The stability of our patient's thrombus is very likely attributable to the full therapeutic heparinization administered upon DVT diagnosis, the efficacy of which has been proven on many occasions. A study of DVT outcomes by Gillet et al showed no VTE extension or recurrence within the therapeutic anticoagulation period of 1 month, and also within the subsequent 2 months [13]. Schwarz et al demonstrated a DVT propagation rate of 0% (i.e. despite a recurrence rate of 1.9% at 3 weeks) with therapeutic heparinization and compression therapy for 10 days, versus a 25% rate of DVT progression with compression alone (P = 0.0002) [14]. In support of this, Lautz's study showed a VTE recurrence rate of 30% in patients receiving no anticoagulation, 27% in those receiving only prophylactic anticoagulation, and 12% in those receiving therapeutic anticoagulation (P = 0.0003). Together with a previous history of VTE, lack of therapeutic anticoagulation was shown to be an independent predictor of VTE recurrence. Even during follow-up, therapeutic anticoagulation resulted in a DVT resolution rate of 61.2%, compared to 40.0% for prophylactic anticoagulation and 41.0% for no anticoagulation (P = 0.003) [12]. Considering our patient's thrombophlebitic presentation, his initiation upon prophylactic LMWH may have been an oversight of the admitting medical team. Nonetheless, the degree to which he would have benefited from therapeutic heparinization during the first three days of admission remains unknown.
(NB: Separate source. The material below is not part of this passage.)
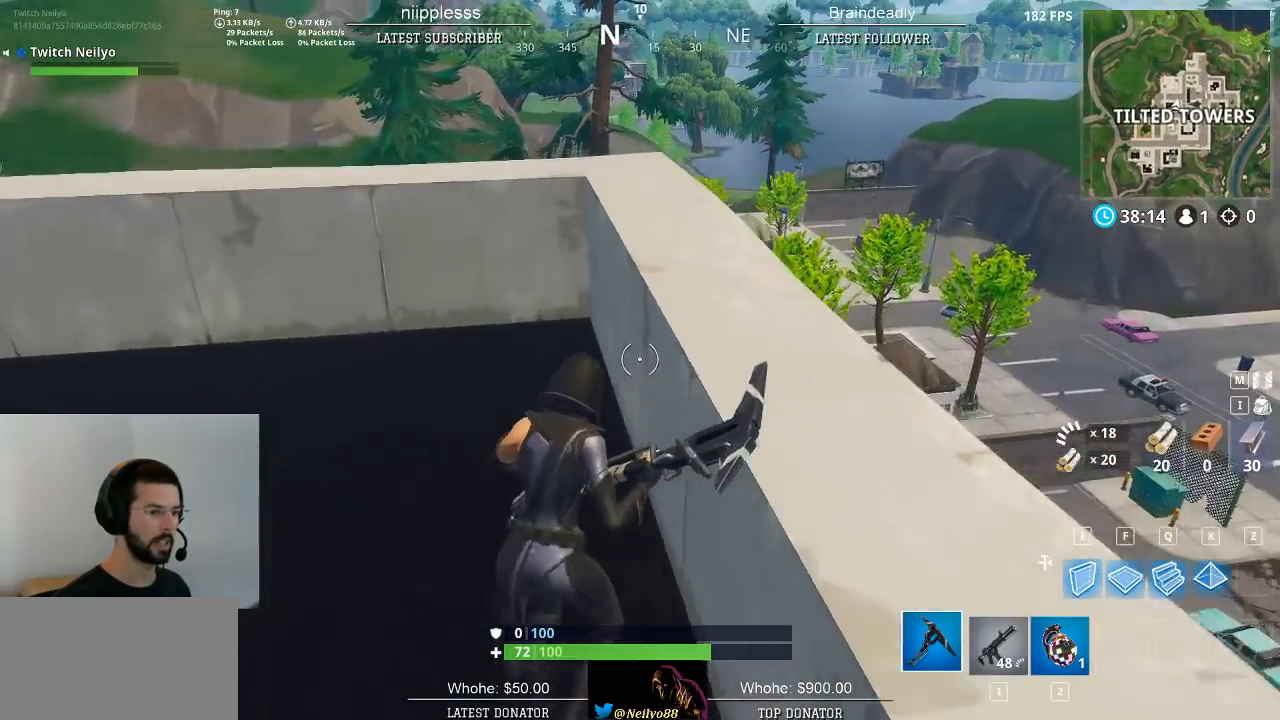
{"keys": ["a", "w"], "mouse": [], "mouse_move": "up-right", "events": [[83, "w", "up"], [317, "w", "down"]]}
In conclusion, this case provides new evidence for the presentation of superficial thrombophlebitis in early gastric carcinoma and the potential for curative surgery in such instances. A high index of suspicion and a prompt diagnostic workup are essential for timely planning and execution of surgery in these early albeit rare presentations. For resectable malignancy associated with DVT extending up to the IVC, we support a conservative approach (i.e. therapeutic heparinization) until surgery, provided that surveillance can demonstrate adequate clot stabilization over two weeks. Invariably, if DVT occurs on a suspected background of malignancy, therapeutic-dose heparin should be used as the sole means of anticoagulation until the need for surgery is excluded (or surgery is performed), before warfarin is commenced.

Consent

Written informed consent was obtained from the patient for publication of this case report and any accompanying images. A copy of the written consent is available for review by the Editor-in-Chief of this journal.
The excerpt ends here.